### 本文
スタイリスト×セレクトショップ。7人のおしゃれ賢者が指南する春夏の注目株と着こなし方
人気ショップでは春物が出揃い、夏物もチラホラ。はやる気持ちを抑え、まずはファッションのプロたちのお眼鏡に適ったアイテム&着こなしをチェックしていこう!きっと参考になる。ファッションを知り尽くしたプロの声
暖かい日が続く中、春アイテムの収穫に精を出している人は多いかもしれない。ただ、買い時はといえば、春モノが店頭に出揃い、来たる夏を視野に入れたアイテムがチラホラと出始めたまさにこれからの時期。せっかく物欲があるにもかかわらず買い物で失敗することがないよう、今季の注目アイテムをしっかり押さえようではないか。ということで、ファッションの第一線で活躍する7人のスタイリストたちに人気セレクトショップへ足を運んでもらい、気になったアイテムを主役に据えたスタイリングを披露してもらった。
7人の目利きと7つの人気ショップ。春夏の推しスタイリングはこれだ!
知識も経験も豊富なスタイリスト陣へは、それぞれ異なるセレクトショップからのピックアップをリクエスト。組み合わせは以下の通りだ。1.菊池陽之介×『ビームス』2.川崎英治×『ナノ・ユニバース』3.高塩崇宏×『タトラス コンセプトストア』4.川田真梨子×『シップス エニィ』5.荒木義樹×『フリークス ストア』6.杉浦 優×『エディフィス』7.松平浩市×『アダム エ ロペ』バラエティに富むアイテムの数々からプロの目とセンスによりスタイリングされた春夏の新作を、さっそく見ていこう!
1.スタイリスト菊池陽之介×『ビームス』
1979年生まれ。スタイリスト熊谷隆志氏に師事し2004年に独立。以後、メンズファッション誌を中心にWEBマガジンや広告などで活躍中。ほか、タレントや俳優などのスタイリングも手掛ける。
提案する春コーデはこちら
オーセンティックなアメカジをフォルムや柄で現代的に
「アメリカンカルチャーの魅力を発信し続ける『ビームス』にとって、やはりアメカジは欠かせません。今季もシャンブレーシャツやカーゴパンツなど、紐付いたアイテムを見かけましたが、面白いのは過去をなぞるのではなく現代的フィルターを通して表現している点。ビッグシルエットの1着やブラックウォッチ型の1本はその典型で、組み合わせることにより見た目も新鮮です。とはいえハズし過ぎも考えもの。小物に往年のアイテムを選び温故知新のバランスを取ることをおすすめします」

### 提供資料
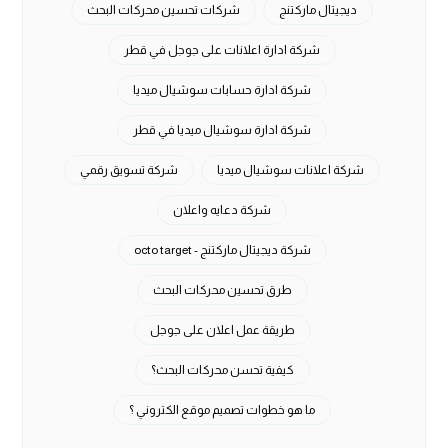
ديجيتال ماركتنج
شركات تحسين محركات البحث
شركة ادارة اعلانات على جوجل في قطر
شركة ادارة حسابات سوشيال ميديا
شركة ادارة سوشيال ميديا في قطر
شركة اعلانات سوشيال ميديا
شركة تسويق رقمي
شركة دعايه واعلان
شركة ديجيتال ماركتنج - octo target
طرق تحسين محركات البحث
طريقة عمل اعلان على جوجل
كيفية تحسن محركات البحث؟
ما هو خطوات تصميم موقع الكتروني ؟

### 作業指示 1
春夏の着こなしを扱う本文にある「暖かい日が続く中、春アイテムの収穫に精を出している人は多いかもしれない。」という一文を英語に訳してください。
### 作業指示 2
春夏の着こなしを扱う本文を、最後の文の直後から書き継ぐこと。

### 回答 1
With warm days continuing, many people may be busy hunting down spring items.

### 回答 2
シャツ13,200円、Tシャツ8,250円、チェックパンツ12,100円、バケットハット4,620円/すべてビームス、バックパック15,950円/ジャンスポーツ×ビームス(ビームス 原宿 TEL:03-3470-3947)、その他スタイリスト私物
提案する夏コーデはこちら
抜けと締めを絶妙なバランスで表現したフレンチシック
「暑さへの対応に気を取られ、着こなしに隙が生まれやすい夏。とはいえ、常に気を張ろうと言っているわけではありません。要は、“抜け”と“締め”のバランスが重要です。例えば、『ビームス』ではこんな南フランスを思わせるブルトンマリンのトップスがあります。大胆に肩を落としたゆったりめのシルエットで伸び伸び袖を通すことが可能。そこへ2タックのショーツとスエード靴を添えることで大人っぽさを演出しました。このフレンチを軸としたシックとカジュアルの塩梅が、ひと味違う夏の装いを作り上げるキーとなります」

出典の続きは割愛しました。